Kalau upaya itu sudah dilakukan dengan cara yang benar dan sepenuh kesabaran, tetapi yang bersangkutan masih tetap saja meyakini kehalalan riba, tindakan selanjutnya yang boleh dilakukan adalah pelaku itu diminta bertaubat, agar keyakinannya itu bisa kembali diluruskan. Dan apabila sudah diminta bertaubat, masih juga menghalalkan riba, diberi waktu untuk berpikir selama beberapa waktu, sampai akhirnya qadhi berhak menjatuhinya hukuman yang membuatnya berubah pikiran, hingga HUKUMAN MATI.

Seorang muslim yang masih menyakini bahwa riba itu haram, namun masih menjalankannya tanpa ada alasan syar'i yang masuk akal, statusnya bukan kafir tetapi FASIK. Sedangkan muslim yang menjalankan riba karena tekanan tertentu, keterpaksaan, dan juga udzur yang lainnya, sementara dia masih berkeyakinan bahwa riba itu haram, akan DIHISAB SECARA ADIL di hari kiamat oleh Allah. Bisa saja dia dibebaskan dari tuntutan dosa, karena KEMURAHAN Allah, namun bisa juga dia DISIKSA KARENA KEADILAN ALLAH. Semua akan kembali kepada alasan dan latar belakang kenapa seseorang menjalankan dosa riba.

Karena itu yang paling aman adalah MENINGGALKAN RIBA itu sepenuhnya, apapun resikonya di dunia.
Selanjutnya, berkenaan dengan investasi Online, apakah investasi Online itu haram? Apabila dilihat bahwa keuntungan investasi itu dengan cara diberi bunga sekian persen per bulan atau pertahun dari jumlah uang yang diinvestasikan, jelas sekali bahwa ini adalah investasi ribawi. Hukumnya haram dan tidak ada sedikit pun perbedaan pendapat di kalangan ulama tentang keharamannya. Riba ini termasuk RIBA NASI'AH , yaitu riba yang terjadi karena seseorang meminjamkan uang kepada pihak lain dengan syarat pengembaliannya harus dengan bunga. Prinsip keharamannya ada pada bunganya yang meski dibuat serendah mungkin, namun tetap saja hukumnya haram.
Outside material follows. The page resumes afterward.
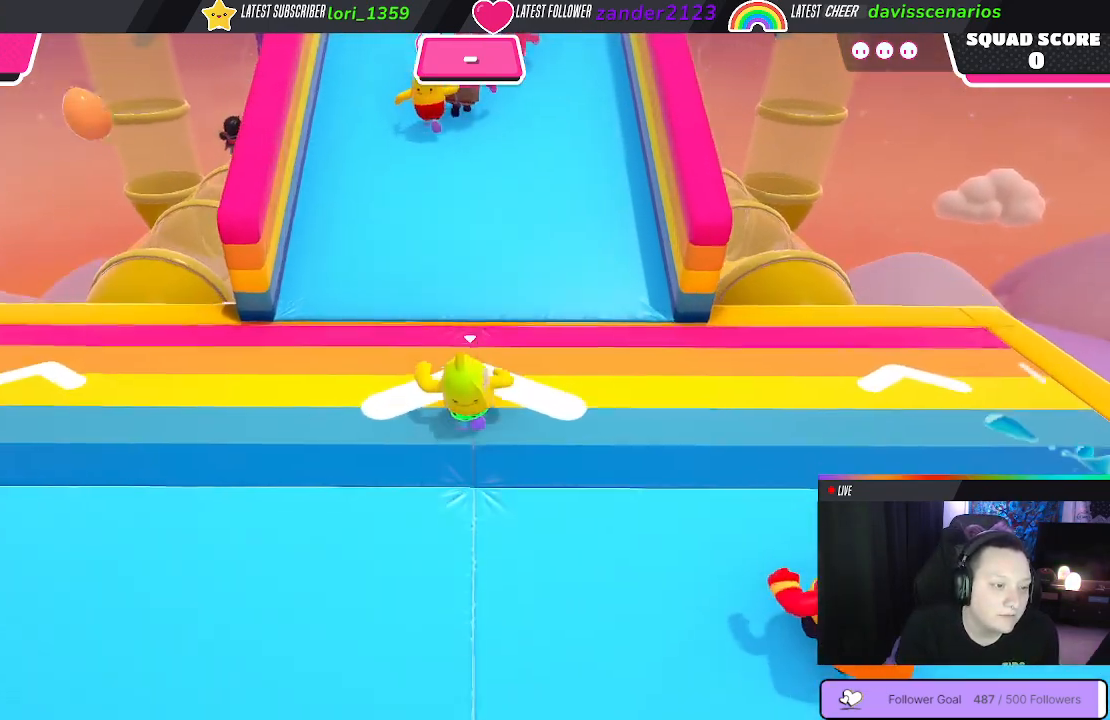
{"buttons": [], "left_stick": "up", "right_stick": "center", "events": []}
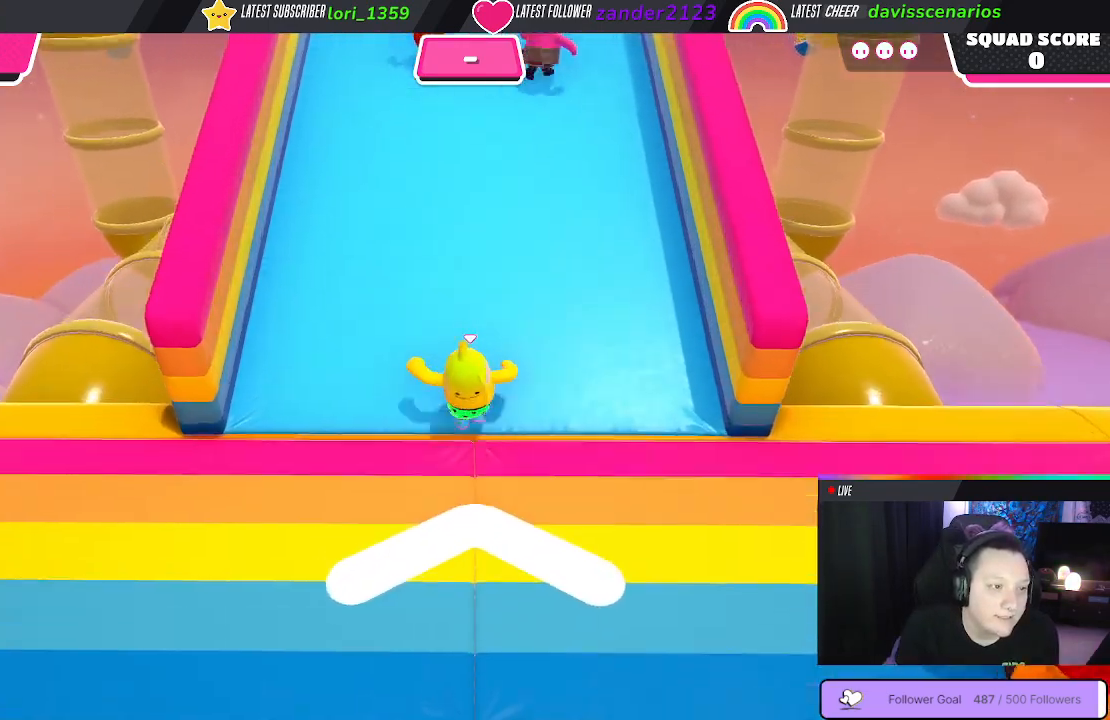
{"buttons": [], "left_stick": "up", "right_stick": "center", "events": []}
Meski pun tujuannya untuk dibisniskan atau dijadikan modal bergerak yang mendatangkan keuntungan.

Bila kemudian sistem ini dijajakan lewat internet dengan nama investasi online atau apapun namanya, secara prinsip ribanya tidak ada yang berubah. Sehingga hukumnya tetap HARAM.Kecuali bila investasi itu menerapkan sistem bagi hasil, di mana kalau ada keuntungan, maka keuntungan itulah yang dibagi, sebaliknya bila ada kerugian juga ditanggung bersama, barulah investasi online itu halal dan diberkahi.
Maka sebaiknya berhati-hati bila melihat iklan dan peluang berinvestasi, baik di media internet ataupun media cetak, bahkan meski di media yang berbau Islam sekalipun. Sebab seringkali didapatkan iklan-iklan seperti itu justru di media yang dekat dengan Islam. Entah redaksinya kurang teliti atau kurang mengerti, tetapi seharusnya iklan-iklan model seperti itu tidak boleh ada di media Islam. Semoga Allah SWT melindungi kita dari ancaman api neraka, karena kehendak kita meninggalkan harta haram akibat riba. Dengan niat ikhlas untuk menjauhi larangan Allah SWT, marilah tinggalkan riba dalam bentuk apapun.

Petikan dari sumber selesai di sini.